Please rewrite the listing below as a numbered list, starting at the line that contains "family: Libellulidae" and ending with the line that contains "family: Apiaceae", both included. Leave out any blank lines.

[Data drawn from a collection]
• • • • • • •

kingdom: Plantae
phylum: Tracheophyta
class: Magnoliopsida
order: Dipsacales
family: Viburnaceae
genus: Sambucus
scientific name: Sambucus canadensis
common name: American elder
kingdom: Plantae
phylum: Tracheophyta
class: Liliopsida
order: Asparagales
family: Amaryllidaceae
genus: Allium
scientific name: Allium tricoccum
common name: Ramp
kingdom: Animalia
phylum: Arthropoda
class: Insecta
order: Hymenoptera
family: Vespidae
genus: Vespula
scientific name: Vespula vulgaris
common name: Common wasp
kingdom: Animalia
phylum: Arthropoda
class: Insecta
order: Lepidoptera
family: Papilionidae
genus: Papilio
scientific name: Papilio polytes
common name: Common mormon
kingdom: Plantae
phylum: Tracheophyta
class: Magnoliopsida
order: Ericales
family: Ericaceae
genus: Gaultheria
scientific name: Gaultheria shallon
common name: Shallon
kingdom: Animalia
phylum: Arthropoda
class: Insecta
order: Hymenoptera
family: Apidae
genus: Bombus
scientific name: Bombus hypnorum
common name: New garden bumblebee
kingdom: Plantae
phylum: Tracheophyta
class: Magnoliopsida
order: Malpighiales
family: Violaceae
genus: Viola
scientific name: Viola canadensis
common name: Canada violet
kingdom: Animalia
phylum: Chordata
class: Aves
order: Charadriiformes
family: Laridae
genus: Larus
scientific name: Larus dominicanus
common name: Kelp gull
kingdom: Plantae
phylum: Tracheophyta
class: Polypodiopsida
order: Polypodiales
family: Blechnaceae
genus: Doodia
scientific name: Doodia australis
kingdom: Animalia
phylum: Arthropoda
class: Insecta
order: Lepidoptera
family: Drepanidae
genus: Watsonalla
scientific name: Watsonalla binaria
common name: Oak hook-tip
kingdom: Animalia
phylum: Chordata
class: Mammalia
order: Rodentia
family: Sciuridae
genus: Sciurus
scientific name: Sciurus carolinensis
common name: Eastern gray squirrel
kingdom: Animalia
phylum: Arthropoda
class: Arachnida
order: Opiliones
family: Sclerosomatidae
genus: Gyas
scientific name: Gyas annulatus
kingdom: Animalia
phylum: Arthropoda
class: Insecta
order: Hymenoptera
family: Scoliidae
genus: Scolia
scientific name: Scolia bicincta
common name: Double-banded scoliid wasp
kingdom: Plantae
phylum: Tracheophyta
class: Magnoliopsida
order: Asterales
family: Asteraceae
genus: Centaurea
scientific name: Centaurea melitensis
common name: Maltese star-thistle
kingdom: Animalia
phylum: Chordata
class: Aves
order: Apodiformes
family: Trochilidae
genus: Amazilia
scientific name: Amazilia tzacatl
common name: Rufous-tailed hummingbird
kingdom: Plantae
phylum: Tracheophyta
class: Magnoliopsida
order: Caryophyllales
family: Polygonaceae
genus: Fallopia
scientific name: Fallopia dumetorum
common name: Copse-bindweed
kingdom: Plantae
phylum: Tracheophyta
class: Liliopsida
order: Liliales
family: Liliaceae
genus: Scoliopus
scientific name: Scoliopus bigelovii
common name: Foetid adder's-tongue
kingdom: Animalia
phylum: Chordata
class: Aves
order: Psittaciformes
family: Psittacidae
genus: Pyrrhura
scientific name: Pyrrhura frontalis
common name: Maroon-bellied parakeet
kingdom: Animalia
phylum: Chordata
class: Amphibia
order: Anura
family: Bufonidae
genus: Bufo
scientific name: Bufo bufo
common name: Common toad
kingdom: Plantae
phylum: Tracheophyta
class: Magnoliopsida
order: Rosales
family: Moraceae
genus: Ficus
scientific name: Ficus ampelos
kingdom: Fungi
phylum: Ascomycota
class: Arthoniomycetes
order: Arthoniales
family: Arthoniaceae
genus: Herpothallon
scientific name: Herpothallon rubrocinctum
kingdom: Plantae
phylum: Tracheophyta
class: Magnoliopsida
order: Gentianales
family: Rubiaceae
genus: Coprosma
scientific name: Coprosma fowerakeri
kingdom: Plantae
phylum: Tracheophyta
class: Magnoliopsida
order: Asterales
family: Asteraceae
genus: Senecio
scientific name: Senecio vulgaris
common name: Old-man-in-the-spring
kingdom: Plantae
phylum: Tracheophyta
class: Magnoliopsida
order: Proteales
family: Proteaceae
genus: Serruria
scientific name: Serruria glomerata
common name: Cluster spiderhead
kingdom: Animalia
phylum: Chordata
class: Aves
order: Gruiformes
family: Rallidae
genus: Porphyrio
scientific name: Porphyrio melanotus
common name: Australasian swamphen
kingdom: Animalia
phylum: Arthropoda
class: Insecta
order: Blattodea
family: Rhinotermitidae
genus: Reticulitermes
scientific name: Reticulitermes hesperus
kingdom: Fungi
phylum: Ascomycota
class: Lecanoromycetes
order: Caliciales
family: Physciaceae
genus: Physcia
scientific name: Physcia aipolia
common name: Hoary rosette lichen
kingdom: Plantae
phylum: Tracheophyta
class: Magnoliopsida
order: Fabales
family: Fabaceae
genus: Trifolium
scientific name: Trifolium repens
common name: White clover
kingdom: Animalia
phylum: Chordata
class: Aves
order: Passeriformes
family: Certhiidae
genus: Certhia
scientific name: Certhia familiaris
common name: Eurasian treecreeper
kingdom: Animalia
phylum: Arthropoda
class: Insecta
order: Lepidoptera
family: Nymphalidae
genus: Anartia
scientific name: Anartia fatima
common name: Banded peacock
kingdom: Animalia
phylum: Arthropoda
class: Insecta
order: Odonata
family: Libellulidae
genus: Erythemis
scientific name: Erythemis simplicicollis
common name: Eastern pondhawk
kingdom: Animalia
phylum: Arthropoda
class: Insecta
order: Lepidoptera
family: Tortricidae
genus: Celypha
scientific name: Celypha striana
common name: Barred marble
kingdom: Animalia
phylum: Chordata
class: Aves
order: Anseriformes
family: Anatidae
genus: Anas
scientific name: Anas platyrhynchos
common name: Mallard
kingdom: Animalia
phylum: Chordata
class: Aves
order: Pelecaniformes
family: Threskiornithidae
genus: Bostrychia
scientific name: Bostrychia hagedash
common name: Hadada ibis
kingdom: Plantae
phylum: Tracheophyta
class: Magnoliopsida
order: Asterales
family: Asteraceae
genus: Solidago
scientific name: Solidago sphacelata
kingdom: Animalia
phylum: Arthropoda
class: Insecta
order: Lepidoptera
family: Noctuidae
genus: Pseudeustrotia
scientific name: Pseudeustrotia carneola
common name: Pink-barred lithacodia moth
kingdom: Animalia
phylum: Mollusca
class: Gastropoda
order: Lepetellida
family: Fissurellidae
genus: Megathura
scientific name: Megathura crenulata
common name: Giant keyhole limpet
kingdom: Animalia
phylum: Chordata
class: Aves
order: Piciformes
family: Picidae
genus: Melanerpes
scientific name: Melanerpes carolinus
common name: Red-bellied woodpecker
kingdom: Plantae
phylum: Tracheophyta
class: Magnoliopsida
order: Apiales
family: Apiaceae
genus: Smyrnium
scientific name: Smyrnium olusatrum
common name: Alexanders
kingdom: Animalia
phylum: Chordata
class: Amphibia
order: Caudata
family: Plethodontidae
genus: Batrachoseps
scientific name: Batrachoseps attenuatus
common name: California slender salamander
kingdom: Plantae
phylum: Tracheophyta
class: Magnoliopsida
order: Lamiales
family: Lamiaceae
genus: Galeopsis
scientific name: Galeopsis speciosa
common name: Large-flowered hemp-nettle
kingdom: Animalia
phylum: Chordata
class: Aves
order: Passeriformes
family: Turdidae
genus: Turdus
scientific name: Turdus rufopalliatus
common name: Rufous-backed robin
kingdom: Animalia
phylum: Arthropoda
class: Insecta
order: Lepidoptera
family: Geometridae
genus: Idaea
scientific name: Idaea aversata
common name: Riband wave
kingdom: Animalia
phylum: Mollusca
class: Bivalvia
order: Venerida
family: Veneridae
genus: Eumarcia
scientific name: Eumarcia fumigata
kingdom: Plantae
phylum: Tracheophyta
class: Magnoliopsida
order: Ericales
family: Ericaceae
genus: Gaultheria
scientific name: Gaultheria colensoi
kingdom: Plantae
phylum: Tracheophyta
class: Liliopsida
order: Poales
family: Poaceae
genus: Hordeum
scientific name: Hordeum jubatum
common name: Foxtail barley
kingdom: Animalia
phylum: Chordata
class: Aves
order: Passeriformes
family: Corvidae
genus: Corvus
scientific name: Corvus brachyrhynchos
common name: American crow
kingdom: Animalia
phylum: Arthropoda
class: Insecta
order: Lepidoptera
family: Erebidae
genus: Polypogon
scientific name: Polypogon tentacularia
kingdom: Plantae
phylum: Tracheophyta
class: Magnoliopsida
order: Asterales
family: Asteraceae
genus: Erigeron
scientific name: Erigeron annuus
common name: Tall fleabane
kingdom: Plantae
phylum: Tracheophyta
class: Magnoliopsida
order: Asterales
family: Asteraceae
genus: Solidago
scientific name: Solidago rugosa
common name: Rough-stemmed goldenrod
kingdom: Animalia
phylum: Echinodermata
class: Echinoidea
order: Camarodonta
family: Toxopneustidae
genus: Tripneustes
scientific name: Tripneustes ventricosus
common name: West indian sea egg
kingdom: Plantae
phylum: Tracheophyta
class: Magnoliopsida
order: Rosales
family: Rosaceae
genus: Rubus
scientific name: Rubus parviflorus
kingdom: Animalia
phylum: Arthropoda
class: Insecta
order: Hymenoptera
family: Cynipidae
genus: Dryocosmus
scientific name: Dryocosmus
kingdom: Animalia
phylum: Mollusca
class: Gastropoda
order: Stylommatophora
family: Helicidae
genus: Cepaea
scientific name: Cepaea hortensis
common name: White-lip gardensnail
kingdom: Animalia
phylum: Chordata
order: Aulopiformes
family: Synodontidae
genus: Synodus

• • • • • • •

SOLVED PROBLEM
1. family: Libellulidae
2. genus: Erythemis
3. scientific name: Erythemis simplicicollis
4. common name: Eastern pondhawk
5. kingdom: Animalia
6. phylum: Arthropoda
7. class: Insecta
8. order: Lepidoptera
9. family: Tortricidae
10. genus: Celypha
11. scientific name: Celypha striana
12. common name: Barred marble
13. kingdom: Animalia
14. phylum: Chordata
15. class: Aves
16. order: Anseriformes
17. family: Anatidae
18. genus: Anas
19. scientific name: Anas platyrhynchos
20. common name: Mallard
21. kingdom: Animalia
22. phylum: Chordata
23. class: Aves
24. order: Pelecaniformes
25. family: Threskiornithidae
26. genus: Bostrychia
27. scientific name: Bostrychia hagedash
28. common name: Hadada ibis
29. kingdom: Plantae
30. phylum: Tracheophyta
31. class: Magnoliopsida
32. order: Asterales
33. family: Asteraceae
34. genus: Solidago
35. scientific name: Solidago sphacelata
36. kingdom: Animalia
37. phylum: Arthropoda
38. class: Insecta
39. order: Lepidoptera
40. family: Noctuidae
41. genus: Pseudeustrotia
42. scientific name: Pseudeustrotia carneola
43. common name: Pink-barred lithacodia moth
44. kingdom: Animalia
45. phylum: Mollusca
46. class: Gastropoda
47. order: Lepetellida
48. family: Fissurellidae
49. genus: Megathura
50. scientific name: Megathura crenulata
51. common name: Giant keyhole limpet
52. kingdom: Animalia
53. phylum: Chordata
54. class: Aves
55. order: Piciformes
56. family: Picidae
57. genus: Melanerpes
58. scientific name: Melanerpes carolinus
59. common name: Red-bellied woodpecker
60. kingdom: Plantae
61. phylum: Tracheophyta
62. class: Magnoliopsida
63. order: Apiales
64. family: Apiaceae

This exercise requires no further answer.